Provided text »
Rapid modification of proteins using a rapamycin-inducible tobacco etch virus protease system - PubMed (original) (raw)
Rapid modification of proteins using a rapamycin-inducible tobacco etch virus protease system
Damian J Williams et al. PLoS One. 2009.
Abstract
Background: The ability to disrupt the function of a specific protein on a rapid time scale provides a powerful tool for biomedical research. Specific proteases provide a potential method to selectively cleave a chosen protein, but rapid control of protease activity is difficult.
Methodology/principal findings: A heterologous expression system for rapid target-directed proteolysis in mammalian cells was developed. The system consists of an inducible NIa protease from the tobacco etch virus (TEVp) and a chosen protein into which a TEVp substrate recognition sequence (TRS) has been inserted. Inducible activity was conferred to the TEVp using rapamycin-controlled TEVp fragment complementation. TEVp activity was assayed using a FRET-based reporter construct. TEVp expression was well tolerated by mammalian cells and complete cleavage of the substrate was possible. Cleavage at 37 degrees C proceeded exponentially with a time constant of approximately 150 minutes. Attempts to improve cleavage efficiency were hampered by substantial background activity, which was attributed to inherent affinity between the TEVp fragments. A second TEVp assay, based on changes in inactivation of a modified K(V)3.4 channel, showed that functional properties of a channel can be using altered using an inducible TEVp system. Similar levels of background activity and variability were observed in both electrophysiological and FRET assays.
Conclusions/significance: The results suggested that an optimum level of TEVp expression leading to sufficient inducible activity (with minimal background activity) exists but the variability in expression levels between cells makes the present system rather impractical for single cell experiments. The system is likely to be more suitable for experiments in which the cell-to-cell variability is less of an issue; for example, in experiments involving large populations of cells.
Conflict of interest statement
Competing Interests: The authors have declared that no competing interests exist.
Figures
Figure 1. FRET-based assay of TEVp activity.
A) (i) A schematic representation of the FRET sensor plasmid. (ii) Diagram showing the basis of the TEVp activity assay. B) Typical unprocessed donor, FRET and acceptor images and pseudocolored FRET efficiency images calculated from the intensities of the unprocessed images. Cells displaying high (C34V alone) and low (C34V + TEVp) FRET efficiencies are shown. C) Amino acid sequence of linkers between fluorescent proteins of the FRET sensor. The TEVp recognition sequence is shown in red and the cleavage site is marked with a dashed line. Differences between the linkers are shown in bold type. D) Scatter plot showing FRET efficiencies of individual cells transfected with 100 ng of one of the FRET sensor plasmid alone and with an increasing amount of TEVp plasmid vector. The median FRET efficiency is marked with a red bar. # represents a significant difference (P<0.05) between the median FRET efficiency of control cells transfected with sensor alone (open circles) and cells co-transfected with the amount of TEVp plasmid indicated (solid circles).

Tasks to perform »
A: Copy verbatim the part of the TEV protease article that begins at the words "Conflict of interest" and stops after "of TEVp activity.".
B: Extend the TEV protease article past its final sentence.

Data section »
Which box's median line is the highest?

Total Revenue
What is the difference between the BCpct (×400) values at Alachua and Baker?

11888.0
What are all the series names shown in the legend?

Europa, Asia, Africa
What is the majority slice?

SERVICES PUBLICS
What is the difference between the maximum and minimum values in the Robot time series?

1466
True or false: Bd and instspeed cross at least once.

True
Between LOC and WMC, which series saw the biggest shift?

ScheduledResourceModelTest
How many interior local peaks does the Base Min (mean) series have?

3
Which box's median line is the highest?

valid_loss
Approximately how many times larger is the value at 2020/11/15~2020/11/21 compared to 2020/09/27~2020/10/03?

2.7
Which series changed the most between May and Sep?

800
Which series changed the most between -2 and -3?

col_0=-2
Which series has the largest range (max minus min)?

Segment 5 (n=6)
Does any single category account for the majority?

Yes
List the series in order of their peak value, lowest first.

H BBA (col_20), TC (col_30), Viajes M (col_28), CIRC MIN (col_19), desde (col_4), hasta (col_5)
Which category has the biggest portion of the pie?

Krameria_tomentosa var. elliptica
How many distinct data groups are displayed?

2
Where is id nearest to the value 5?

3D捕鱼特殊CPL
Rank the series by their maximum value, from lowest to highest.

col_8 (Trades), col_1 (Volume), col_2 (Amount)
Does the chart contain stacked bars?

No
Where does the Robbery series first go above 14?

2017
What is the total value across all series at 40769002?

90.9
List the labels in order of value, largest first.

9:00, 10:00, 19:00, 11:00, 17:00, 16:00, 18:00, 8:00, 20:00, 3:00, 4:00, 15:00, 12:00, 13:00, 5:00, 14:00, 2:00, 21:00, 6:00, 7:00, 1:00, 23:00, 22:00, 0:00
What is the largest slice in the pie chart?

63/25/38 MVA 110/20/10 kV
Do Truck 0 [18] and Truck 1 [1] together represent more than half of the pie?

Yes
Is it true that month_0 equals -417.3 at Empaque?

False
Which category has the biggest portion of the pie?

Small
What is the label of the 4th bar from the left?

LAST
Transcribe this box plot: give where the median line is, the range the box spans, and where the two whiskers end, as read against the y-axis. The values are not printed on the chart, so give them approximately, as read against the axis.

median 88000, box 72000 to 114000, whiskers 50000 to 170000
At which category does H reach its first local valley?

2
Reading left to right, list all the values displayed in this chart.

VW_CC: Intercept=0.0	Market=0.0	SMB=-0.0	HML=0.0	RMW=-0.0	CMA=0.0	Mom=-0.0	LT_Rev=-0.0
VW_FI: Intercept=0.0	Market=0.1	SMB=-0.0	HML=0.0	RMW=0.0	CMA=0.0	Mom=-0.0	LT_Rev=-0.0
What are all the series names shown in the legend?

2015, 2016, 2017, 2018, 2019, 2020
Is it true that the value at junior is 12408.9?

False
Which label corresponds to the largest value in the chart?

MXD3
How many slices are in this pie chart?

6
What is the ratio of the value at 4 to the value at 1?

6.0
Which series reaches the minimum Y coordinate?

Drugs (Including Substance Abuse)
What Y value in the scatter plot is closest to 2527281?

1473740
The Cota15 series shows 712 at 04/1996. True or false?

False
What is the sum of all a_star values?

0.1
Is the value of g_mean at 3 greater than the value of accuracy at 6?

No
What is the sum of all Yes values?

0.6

Answers by item »
A:
Conflict of interest statement
Competing Interests: The authors have declared that no competing interests exist.
Figures
Figure 1. FRET-based assay of TEVp activity.

B:
Figure 2. Development of an inducible TEVp using protein fragment complementation.
A) (i) Plasmids encoding TEVp fragments (sTEVp-NT and sTEVp-CT) fused to rapamycin binding proteins (FRB and FKBP12). (ii) A representation of the rapamycin-induced complementation of sTEVp and reconstitution of protease activity. B) Crystal structure of TEVp (from [8]) represented as a cartoon showing ‘B-factor’. An increased diameter of the tube indicates a higher B-factor. The TRS of the substrate is shown in yellow and tested split sites are indicated in blue. The location of the residues required to catalyze proteolysis are shown in white. The two fragments that result from a 118/119 split are shown in green and red. C) Scatter plot showing FRET efficiencies of individual cells transfected with sTEVp constructs (split at the residues indicated). Cells were transfected with 150 ng of C34V alone, or cotransfected with 450 ng of each sTEVp plasmid. FRET efficiencies were measured from untreated cells and cells exposed to rapamycin for 3 hours. D) Scatter plot showing FRET efficiencies of individual cells transfected with different amounts of 118/119 sTEVp constructs. Measurements were taken from cells transfected with 100 ng of C34V alone, or cotransfected with the indicated amount of each sTEVp plasmid. FRET efficiencies were measured from untreated control cells and cells exposed to rapamycin for 3 hours. # represents a significant difference between control cells transfected with C34V alone and cells cotransfected with C34V and the sTEVp plasmids indicated. * represents a significant difference between cells transfected with the indicated sTEVp constructs in the absence of rapamycin (open circles) and cells exposed to 100 nM rapamycin for 3 hours (solid circles). E) A plot showing the median FRET efficiencies of different cells transfected with 300 ng of 118/119 sTEVp constructs at various time points after rapamycin addition. The time constant (τ) was calculated from a single-exponential curve fitted to the data (n = 15–30 cells at each time point).
Figure 3. Unitary sTEVp constructs have a high background protease activity.
A) (i) Unitary sTEVp plasmids. Locations of the linker and the FKBP12 and FRB proteins in relation to the TEVp fragments are shown. The amino acids at the N- and C-termini of the TEVp fragments are labeled corresponding to their location in the full length TEVp. ii) Schematic diagram of the unitary sTEVp proteins. B) Scatter plot showing FRET efficiencies of individual cells transfected with unitary sTEVp constructs. Cells were transfected with 100 ng of C34V and 600 ng of the unitary sTEVp plasmid. For each construct, FRET efficiencies were measured from untreated cells (open circles) and cells treated with rapamycin for 3 hours (solid circles). # represents a significant difference between the median FRET efficiency of control cells transfected with C34V alone and cells cotransfected with C34V and the unitary sTEVp plasmid indicated.
Figure 4. Fusion of the substrate to one sTEVp fragment increased background protease activity with no substantial increase in inducible protease activity.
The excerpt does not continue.